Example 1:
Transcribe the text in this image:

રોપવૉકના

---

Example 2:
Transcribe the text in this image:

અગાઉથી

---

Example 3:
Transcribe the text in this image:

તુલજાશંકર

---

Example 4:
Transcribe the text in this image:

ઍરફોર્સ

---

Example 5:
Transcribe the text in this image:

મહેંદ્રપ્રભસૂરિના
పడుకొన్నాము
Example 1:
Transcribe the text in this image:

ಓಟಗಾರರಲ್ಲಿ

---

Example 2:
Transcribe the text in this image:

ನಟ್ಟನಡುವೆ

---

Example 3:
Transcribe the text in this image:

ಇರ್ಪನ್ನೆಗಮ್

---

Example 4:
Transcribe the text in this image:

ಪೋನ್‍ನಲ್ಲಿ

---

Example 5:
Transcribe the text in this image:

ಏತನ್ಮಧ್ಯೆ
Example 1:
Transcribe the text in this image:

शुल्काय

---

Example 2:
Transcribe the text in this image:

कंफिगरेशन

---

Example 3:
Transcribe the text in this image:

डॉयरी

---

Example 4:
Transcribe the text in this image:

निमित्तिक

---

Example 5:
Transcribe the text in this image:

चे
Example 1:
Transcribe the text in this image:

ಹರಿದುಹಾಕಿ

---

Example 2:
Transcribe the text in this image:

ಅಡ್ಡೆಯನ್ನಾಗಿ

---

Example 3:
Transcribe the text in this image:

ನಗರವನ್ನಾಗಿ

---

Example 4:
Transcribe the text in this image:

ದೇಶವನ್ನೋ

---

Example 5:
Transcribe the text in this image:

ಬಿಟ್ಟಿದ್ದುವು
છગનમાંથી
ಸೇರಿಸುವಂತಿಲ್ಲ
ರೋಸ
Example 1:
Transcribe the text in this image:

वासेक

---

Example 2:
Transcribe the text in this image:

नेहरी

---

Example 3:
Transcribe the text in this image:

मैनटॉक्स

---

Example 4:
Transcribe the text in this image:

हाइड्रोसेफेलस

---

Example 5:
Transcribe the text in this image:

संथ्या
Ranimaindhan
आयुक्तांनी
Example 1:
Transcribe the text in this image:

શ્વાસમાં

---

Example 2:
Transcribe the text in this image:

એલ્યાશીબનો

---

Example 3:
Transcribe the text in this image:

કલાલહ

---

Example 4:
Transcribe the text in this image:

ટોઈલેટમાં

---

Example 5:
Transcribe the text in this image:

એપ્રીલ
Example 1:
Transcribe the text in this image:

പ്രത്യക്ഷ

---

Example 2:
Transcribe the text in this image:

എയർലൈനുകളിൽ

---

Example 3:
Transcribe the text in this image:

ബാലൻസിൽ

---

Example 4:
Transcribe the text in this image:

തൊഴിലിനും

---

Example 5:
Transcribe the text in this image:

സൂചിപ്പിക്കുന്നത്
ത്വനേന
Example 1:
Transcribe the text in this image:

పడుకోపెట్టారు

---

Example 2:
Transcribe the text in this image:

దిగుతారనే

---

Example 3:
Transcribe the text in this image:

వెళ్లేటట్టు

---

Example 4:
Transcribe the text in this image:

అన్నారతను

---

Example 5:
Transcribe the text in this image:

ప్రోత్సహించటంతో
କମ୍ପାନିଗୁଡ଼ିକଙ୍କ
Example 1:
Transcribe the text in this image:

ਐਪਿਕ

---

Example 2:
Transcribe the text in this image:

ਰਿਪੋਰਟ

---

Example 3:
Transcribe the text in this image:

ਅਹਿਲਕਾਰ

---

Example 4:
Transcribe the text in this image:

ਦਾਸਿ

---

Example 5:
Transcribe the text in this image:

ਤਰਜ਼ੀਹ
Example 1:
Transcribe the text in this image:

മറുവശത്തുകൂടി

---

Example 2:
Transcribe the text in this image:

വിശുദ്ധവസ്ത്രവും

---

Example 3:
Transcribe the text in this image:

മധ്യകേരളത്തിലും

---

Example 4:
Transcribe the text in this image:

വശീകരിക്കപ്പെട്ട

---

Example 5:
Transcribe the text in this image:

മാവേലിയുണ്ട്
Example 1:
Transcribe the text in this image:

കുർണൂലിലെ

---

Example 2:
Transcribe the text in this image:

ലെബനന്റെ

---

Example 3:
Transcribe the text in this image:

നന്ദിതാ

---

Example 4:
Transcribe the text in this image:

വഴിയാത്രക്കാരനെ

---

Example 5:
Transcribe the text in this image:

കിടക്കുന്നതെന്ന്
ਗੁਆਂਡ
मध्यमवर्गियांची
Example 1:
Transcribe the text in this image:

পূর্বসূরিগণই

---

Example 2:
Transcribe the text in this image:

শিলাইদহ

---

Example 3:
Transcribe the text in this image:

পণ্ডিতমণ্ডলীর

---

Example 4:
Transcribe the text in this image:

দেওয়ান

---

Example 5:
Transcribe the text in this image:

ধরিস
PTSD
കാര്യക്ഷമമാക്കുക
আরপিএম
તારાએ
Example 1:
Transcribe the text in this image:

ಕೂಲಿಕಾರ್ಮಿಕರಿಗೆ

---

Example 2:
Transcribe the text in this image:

Work task | Exactly as they stand, write out all of the entries.

Answer for this exercise |
Example 1:
Transcribe the text in this image:

રોપવૉકના

---

Example 2:
Transcribe the text in this image:

અગાઉથી

---

Example 3:
Transcribe the text in this image:

તુલજાશંકર

---

Example 4:
Transcribe the text in this image:

ઍરફોર્સ

---

Example 5:
Transcribe the text in this image:

મહેંદ્રપ્રભસૂરિના
పడుకొన్నాము
Example 1:
Transcribe the text in this image:

ಓಟಗಾರರಲ್ಲಿ

---

Example 2:
Transcribe the text in this image:

ನಟ್ಟನಡುವೆ

---

Example 3:
Transcribe the text in this image:

ಇರ್ಪನ್ನೆಗಮ್

---

Example 4:
Transcribe the text in this image:

ಪೋನ್‍ನಲ್ಲಿ

---

Example 5:
Transcribe the text in this image:

ಏತನ್ಮಧ್ಯೆ
Example 1:
Transcribe the text in this image:

शुल्काय

---

Example 2:
Transcribe the text in this image:

कंफिगरेशन

---

Example 3:
Transcribe the text in this image:

डॉयरी

---

Example 4:
Transcribe the text in this image:

निमित्तिक

---

Example 5:
Transcribe the text in this image:

चे
Example 1:
Transcribe the text in this image:

ಹರಿದುಹಾಕಿ

---

Example 2:
Transcribe the text in this image:

ಅಡ್ಡೆಯನ್ನಾಗಿ

---

Example 3:
Transcribe the text in this image:

ನಗರವನ್ನಾಗಿ

---

Example 4:
Transcribe the text in this image:

ದೇಶವನ್ನೋ

---

Example 5:
Transcribe the text in this image:

ಬಿಟ್ಟಿದ್ದುವು
છગનમાંથી
ಸೇರಿಸುವಂತಿಲ್ಲ
ರೋಸ
Example 1:
Transcribe the text in this image:

वासेक

---

Example 2:
Transcribe the text in this image:

नेहरी

---

Example 3:
Transcribe the text in this image:

मैनटॉक्स

---

Example 4:
Transcribe the text in this image:

हाइड्रोसेफेलस

---

Example 5:
Transcribe the text in this image:

संथ्या
Ranimaindhan
आयुक्तांनी
Example 1:
Transcribe the text in this image:

શ્વાસમાં

---

Example 2:
Transcribe the text in this image:

એલ્યાશીબનો

---

Example 3:
Transcribe the text in this image:

કલાલહ

---

Example 4:
Transcribe the text in this image:

ટોઈલેટમાં

---

Example 5:
Transcribe the text in this image:

એપ્રીલ
Example 1:
Transcribe the text in this image:

പ്രത്യക്ഷ

---

Example 2:
Transcribe the text in this image:

എയർലൈനുകളിൽ

---

Example 3:
Transcribe the text in this image:

ബാലൻസിൽ

---

Example 4:
Transcribe the text in this image:

തൊഴിലിനും

---

Example 5:
Transcribe the text in this image:

സൂചിപ്പിക്കുന്നത്
ത്വനേന
Example 1:
Transcribe the text in this image:

పడుకోపెట్టారు

---

Example 2:
Transcribe the text in this image:

దిగుతారనే

---

Example 3:
Transcribe the text in this image:

వెళ్లేటట్టు

---

Example 4:
Transcribe the text in this image:

అన్నారతను

---

Example 5:
Transcribe the text in this image:

ప్రోత్సహించటంతో
କମ୍ପାନିଗୁଡ଼ିକଙ୍କ
Example 1:
Transcribe the text in this image:

ਐਪਿਕ

---

Example 2:
Transcribe the text in this image:

ਰਿਪੋਰਟ

---

Example 3:
Transcribe the text in this image:

ਅਹਿਲਕਾਰ

---

Example 4:
Transcribe the text in this image:

ਦਾਸਿ

---

Example 5:
Transcribe the text in this image:

ਤਰਜ਼ੀਹ
Example 1:
Transcribe the text in this image:

മറുവശത്തുകൂടി

---

Example 2:
Transcribe the text in this image:

വിശുദ്ധവസ്ത്രവും

---

Example 3:
Transcribe the text in this image:

മധ്യകേരളത്തിലും

---

Example 4:
Transcribe the text in this image:

വശീകരിക്കപ്പെട്ട

---

Example 5:
Transcribe the text in this image:

മാവേലിയുണ്ട്
Example 1:
Transcribe the text in this image:

കുർണൂലിലെ

---

Example 2:
Transcribe the text in this image:

ലെബനന്റെ

---

Example 3:
Transcribe the text in this image:

നന്ദിതാ

---

Example 4:
Transcribe the text in this image:

വഴിയാത്രക്കാരനെ

---

Example 5:
Transcribe the text in this image:

കിടക്കുന്നതെന്ന്
ਗੁਆਂਡ
मध्यमवर्गियांची
Example 1:
Transcribe the text in this image:

পূর্বসূরিগণই

---

Example 2:
Transcribe the text in this image:

শিলাইদহ

---

Example 3:
Transcribe the text in this image:

পণ্ডিতমণ্ডলীর

---

Example 4:
Transcribe the text in this image:

দেওয়ান

---

Example 5:
Transcribe the text in this image:

ধরিস
PTSD
കാര്യക്ഷമമാക്കുക
আরপিএম
તારાએ
Example 1:
Transcribe the text in this image:

ಕೂಲಿಕಾರ್ಮಿಕರಿಗೆ

---

Example 2:
Transcribe the text in this image:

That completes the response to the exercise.